• What is expected: In the allroad forum thread below, how far did the poster who fixed the airspring lower the front of the car with VAG COM?

• Document section:
——————————

# If i didn't buy my allroad....



## pendulum (Apr 29, 2001)

http://www.cars.com/go/search/...=true
oy. i want!







http://****************.com/smile/emthup.gif 
and look at that price!


----------



## dotkarmasutra (Mar 28, 2006)

*Re: If i didn't buy my allroad.... (BabyFoodYellowGTI)*

If i didn't buy my allroad, my mk2 would be running 10's on staggered bbs'


----------



## G60 Carat (May 14, 2004)

*Re: If i didn't buy my allroad.... (dotkarmasutra)*

Ohh don't you dare show me an S6 Avant for the same price I paid for my Allroad...









Oh well, I've already been thinking about replacing my daily driver MKII, with a 2.7T 6spd A6 sedan. I like the Allroad that much!
Especially since when I fixed my airspring, I hooked up the old VAG COM at the same time and put the front down 6mm and the rear up 7mm. Looks actually level now, maybe a tad up in the back. Before it looked saggy in the back. At the same time I switched on the Auto-lock and window/sunroof control via remote. Damn I really love this car!


----------



## pendulum (Apr 29, 2001)

*Re: If i didn't buy my allroad.... (G60 Carat)*

glad to hear!







http://****************.com/smile/emthup.gif


----------



## FRAG (Oct 5, 2007)

——————————

• Provided data:
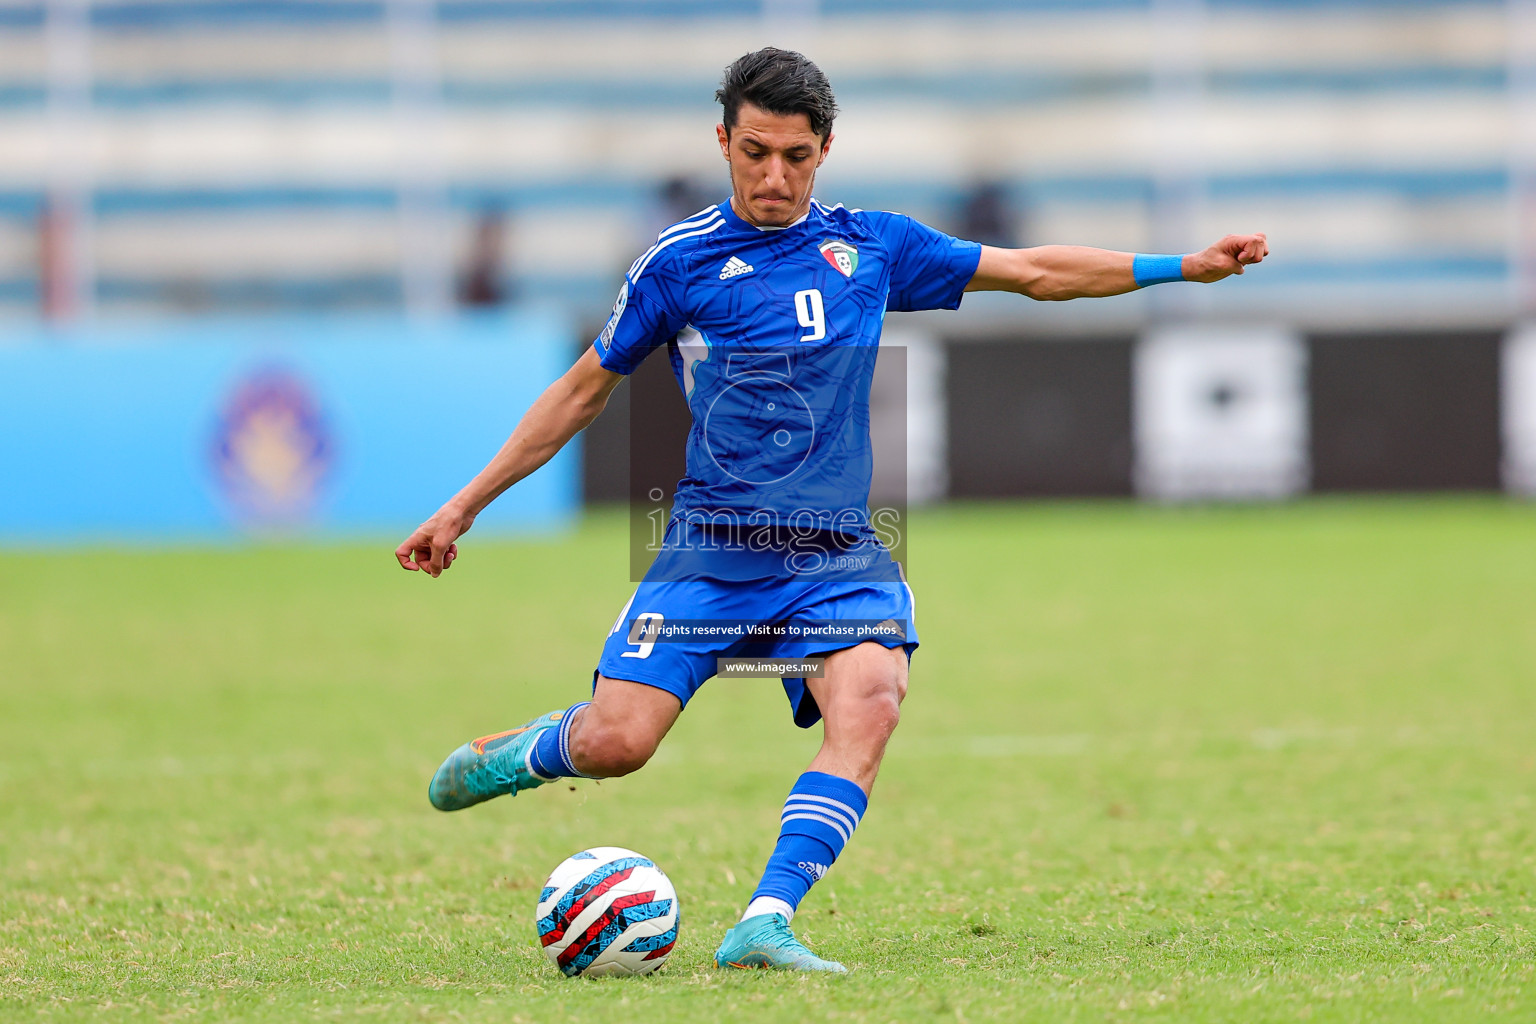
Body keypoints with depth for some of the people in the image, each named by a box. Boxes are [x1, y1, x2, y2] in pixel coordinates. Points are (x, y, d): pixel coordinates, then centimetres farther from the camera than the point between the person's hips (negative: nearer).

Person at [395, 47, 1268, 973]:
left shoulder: (872, 246, 12)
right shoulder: (679, 262, 6)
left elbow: (1036, 271, 20)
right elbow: (583, 392, 15)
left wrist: (1183, 266, 17)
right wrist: (465, 506, 17)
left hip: (837, 552, 2)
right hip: (712, 548, -1)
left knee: (870, 703, -29)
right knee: (616, 742, -18)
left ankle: (766, 924, -32)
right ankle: (532, 750, 18)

——————————

• Response area: 6mm